I don't like "big" instances, since they tend to quickly walk back on their promised goals once they no longer can manage their size. So when I joined Lemmy it was on a smaller now defunct vlemmy.net instance. The idea of operating and moderating the community was not that appealing, but it was a way to promote the instance, so I started !globalnews@vlemmy.net and !databreaches@vlemmy.net. It was a slow start, but they grew over time, reaching 1000/400 subscribers respectively and then the admin killed the instance and vanished. That was a lesson.

After that, I joined lemmy.zip, it was tiny then, but it had a lot of things going for it, multiple admins, multiple communication channels, transparent finances and good base rules. What it lacked was content. So I had to decide if it was worth my time to start over by creating another community and help it grow. I re-started !globalnews@lemmy.zip and !databreaches@lemmy.zip and just started posting without any expectations. It was an outlet to share what I found interesting or what caught my eye. Eventually, people started commenting, and organic discussions started happening. I expanded the number of communities I moderate now, but the principles are the same. No expectations.

**DATA SHOWN:**
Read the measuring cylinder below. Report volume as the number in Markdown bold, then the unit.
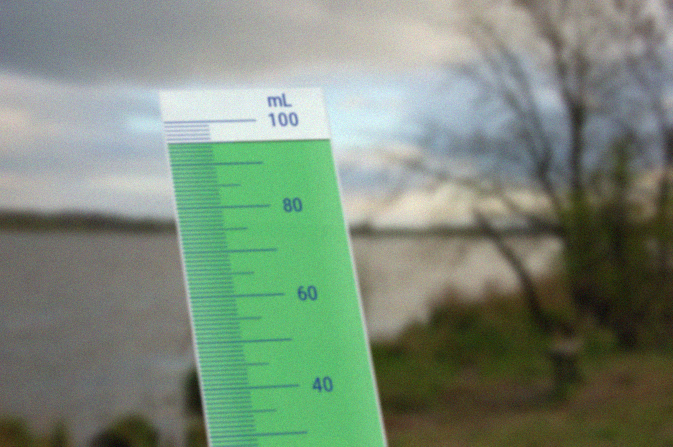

**TASKS AND EXERCISES:**
(a) Decide whether each statement agrees with the passage about running Lemmy communities. Answer yes or no for each and quote the deciding words from that passage. (i) The writer first joined Lemmy on the vlemmy.net instance. (ii) lemmy.zip was a large instance when the writer joined it. (iii) The admin of vlemmy.net shut the instance down.
(b) Carry on writing the passage about running Lemmy communities from its last sentence.
The material has no connection to the passage about running Lemmy communities.

**REPLIES:**
(a)
(i) Yes: "So when I joined Lemmy it was on a smaller now defunct vlemmy.net instance."
(ii) No: "After that, I joined lemmy.zip, it was tiny then"
(iii) Yes: "then the admin killed the instance and vanished."

(b)
So the reason for all this backstory is that I stay motived by believing in the project and wanting to help good instances to grow. If not for Lemmy I wouldn't be posting anywhere else, never moderated on Reddit, never even posted on Reddit, was a habitual lurker there.

Just find topics you are interested in, maybe set up an RSS client and share the content that you find interesting yourself.

[–] Blaze@lemmy.blahaj.zone 5 points 6 months ago

Thanks for sharing your experience. I see your posts every day, impressive

[–] UKFilmNerd@feddit.uk 6 points 6 months ago (1 children)

It's a little disconcerting when I post stuff and people (I assume) down vote it because they can't be bothered to read past the headline.

I posted a video to an almost dead Tron community with Joseph Kosinski talking about Tron Legacy being released in 4K.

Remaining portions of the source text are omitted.